La duchesse d’Enghien, future princesse de Condé (1686), était Anne de Bavière (1648-1723), fille d’Édouard de Bavière-Simmern. Elle avait épousé en 1663 Louis-Henri-Jules de Bourbon, duc d’Enghien et fils unique du grand Condé. Le petit prince qui venait de naître, le 5 novembre, se prénommait Henri, et mourut le 5 juillet 1670.

5.

Principion, « terme de mépris qu’on applique à quelques princes [étrangers] peu considérables qui n’ont pas le moyen de soutenir leur qualité » (Furetière), s’oppose à prince du sang, c’est-à-dire descendu en droite ligne, légitime et masculine, de la lignée royale de France (de Louis de Bourbon, oncle paternel de Henri iv, pour les Condés). Si l’aînesse et la survivance les désignaient, les princes du sang pouvaient coiffer la couronne de France.

6.

V. note [1], lettre 463, pour l’assassinat à Blois, en 1588, de Henri ier de Lorraine, duc de Guise, surnommé le Balafré.

▬▬▬

Exercice a: Disposez en tableau Markdown les lignes des enregistrements, de celle qui contient « scientific name: Astragalus plattensis » jusqu'à celle qui contient « scientific name: Euphrasia scottica », toutes deux comprises, sans les lignes vides. Le tableau aura une colonne « Numéro » pour le rang de chaque ligne et une colonne « Ligne » pour la ligne elle-même.
Le texte et les enregistrements constituent deux matériaux indépendants l'un de l'autre.

Relevé:
▬▬▬

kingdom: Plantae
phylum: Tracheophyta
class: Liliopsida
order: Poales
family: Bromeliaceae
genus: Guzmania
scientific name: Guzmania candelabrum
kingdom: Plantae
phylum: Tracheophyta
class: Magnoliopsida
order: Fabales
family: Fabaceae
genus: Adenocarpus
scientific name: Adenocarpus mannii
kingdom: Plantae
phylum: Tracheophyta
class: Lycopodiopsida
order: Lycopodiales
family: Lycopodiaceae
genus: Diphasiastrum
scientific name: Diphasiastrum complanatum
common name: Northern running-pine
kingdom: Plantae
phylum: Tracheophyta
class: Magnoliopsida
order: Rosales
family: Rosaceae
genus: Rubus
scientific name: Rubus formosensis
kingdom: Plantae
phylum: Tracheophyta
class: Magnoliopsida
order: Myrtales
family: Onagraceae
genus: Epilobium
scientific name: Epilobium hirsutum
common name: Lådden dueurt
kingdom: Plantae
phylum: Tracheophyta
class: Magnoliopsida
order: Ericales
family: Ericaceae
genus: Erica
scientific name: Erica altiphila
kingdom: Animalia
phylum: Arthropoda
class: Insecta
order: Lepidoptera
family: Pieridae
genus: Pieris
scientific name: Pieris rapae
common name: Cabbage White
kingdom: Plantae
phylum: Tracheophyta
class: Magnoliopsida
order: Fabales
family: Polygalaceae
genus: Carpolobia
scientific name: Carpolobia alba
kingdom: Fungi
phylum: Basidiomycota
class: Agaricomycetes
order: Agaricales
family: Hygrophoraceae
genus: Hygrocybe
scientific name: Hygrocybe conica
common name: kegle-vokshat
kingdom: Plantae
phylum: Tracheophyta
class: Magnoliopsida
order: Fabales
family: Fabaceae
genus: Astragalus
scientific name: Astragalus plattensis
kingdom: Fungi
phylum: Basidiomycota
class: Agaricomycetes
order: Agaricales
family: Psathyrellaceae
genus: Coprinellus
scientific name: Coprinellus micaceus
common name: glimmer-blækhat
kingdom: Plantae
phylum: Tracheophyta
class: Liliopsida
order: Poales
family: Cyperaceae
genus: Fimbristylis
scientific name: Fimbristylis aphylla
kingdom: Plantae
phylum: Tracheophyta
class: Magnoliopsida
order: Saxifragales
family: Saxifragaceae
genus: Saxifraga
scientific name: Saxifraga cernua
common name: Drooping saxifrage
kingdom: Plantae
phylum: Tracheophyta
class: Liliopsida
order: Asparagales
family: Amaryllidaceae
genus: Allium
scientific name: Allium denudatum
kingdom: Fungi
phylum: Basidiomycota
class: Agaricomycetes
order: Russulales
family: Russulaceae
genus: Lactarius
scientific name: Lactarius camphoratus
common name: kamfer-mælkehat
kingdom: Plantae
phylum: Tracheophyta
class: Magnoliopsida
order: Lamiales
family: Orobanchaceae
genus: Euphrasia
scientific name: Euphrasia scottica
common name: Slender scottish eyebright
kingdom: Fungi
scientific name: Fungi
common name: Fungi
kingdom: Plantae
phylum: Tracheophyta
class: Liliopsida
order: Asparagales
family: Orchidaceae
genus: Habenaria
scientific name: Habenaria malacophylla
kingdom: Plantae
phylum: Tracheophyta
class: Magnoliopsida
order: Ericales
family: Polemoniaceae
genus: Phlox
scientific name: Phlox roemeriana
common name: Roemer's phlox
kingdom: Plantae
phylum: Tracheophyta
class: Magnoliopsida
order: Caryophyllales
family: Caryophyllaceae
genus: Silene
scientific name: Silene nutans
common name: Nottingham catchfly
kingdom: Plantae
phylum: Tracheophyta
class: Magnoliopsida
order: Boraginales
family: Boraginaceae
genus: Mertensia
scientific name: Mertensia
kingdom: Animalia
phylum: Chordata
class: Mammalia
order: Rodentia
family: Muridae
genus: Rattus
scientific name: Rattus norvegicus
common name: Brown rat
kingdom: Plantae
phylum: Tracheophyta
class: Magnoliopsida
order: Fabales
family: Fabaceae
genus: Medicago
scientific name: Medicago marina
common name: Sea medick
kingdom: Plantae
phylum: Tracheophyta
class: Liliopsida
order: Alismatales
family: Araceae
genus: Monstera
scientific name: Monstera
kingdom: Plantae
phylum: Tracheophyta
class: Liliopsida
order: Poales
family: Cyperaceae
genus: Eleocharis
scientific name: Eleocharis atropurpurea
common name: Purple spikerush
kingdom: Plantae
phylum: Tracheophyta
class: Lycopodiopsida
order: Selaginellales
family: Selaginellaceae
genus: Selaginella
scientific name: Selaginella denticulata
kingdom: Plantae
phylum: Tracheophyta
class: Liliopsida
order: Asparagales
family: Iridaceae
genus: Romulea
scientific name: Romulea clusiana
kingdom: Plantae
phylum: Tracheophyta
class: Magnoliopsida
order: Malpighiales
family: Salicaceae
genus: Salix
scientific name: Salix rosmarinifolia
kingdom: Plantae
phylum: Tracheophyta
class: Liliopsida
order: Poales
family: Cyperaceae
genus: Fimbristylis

▬▬▬

Exercice b: D'après l'extrait du texte, quel surnom portait Henri Ier de Lorraine, duc de Guise ?

Résultat attendu a:
| Numéro | Ligne |
|---|---|
| 1 | scientific name: Astragalus plattensis |
| 2 | kingdom: Fungi |
| 3 | phylum: Basidiomycota |
| 4 | class: Agaricomycetes |
| 5 | order: Agaricales |
| 6 | family: Psathyrellaceae |
| 7 | genus: Coprinellus |
| 8 | scientific name: Coprinellus micaceus |
| 9 | common name: glimmer-blækhat |
| 10 | kingdom: Plantae |
| 11 | phylum: Tracheophyta |
| 12 | class: Liliopsida |
| 13 | order: Poales |
| 14 | family: Cyperaceae |
| 15 | genus: Fimbristylis |
| 16 | scientific name: Fimbristylis aphylla |
| 17 | kingdom: Plantae |
| 18 | phylum: Tracheophyta |
| 19 | class: Magnoliopsida |
| 20 | order: Saxifragales |
| 21 | family: Saxifragaceae |
| 22 | genus: Saxifraga |
| 23 | scientific name: Saxifraga cernua |
| 24 | common name: Drooping saxifrage |
| 25 | kingdom: Plantae |
| 26 | phylum: Tracheophyta |
| 27 | class: Liliopsida |
| 28 | order: Asparagales |
| 29 | family: Amaryllidaceae |
| 30 | genus: Allium |
| 31 | scientific name: Allium denudatum |
| 32 | kingdom: Fungi |
| 33 | phylum: Basidiomycota |
| 34 | class: Agaricomycetes |
| 35 | order: Russulales |
| 36 | family: Russulaceae |
| 37 | genus: Lactarius |
| 38 | scientific name: Lactarius camphoratus |
| 39 | common name: kamfer-mælkehat |
| 40 | kingdom: Plantae |
| 41 | phylum: Tracheophyta |
| 42 | class: Magnoliopsida |
| 43 | order: Lamiales |
| 44 | family: Orobanchaceae |
| 45 | genus: Euphrasia |
| 46 | scientific name: Euphrasia scottica |

Résultat attendu b: Le Balafré.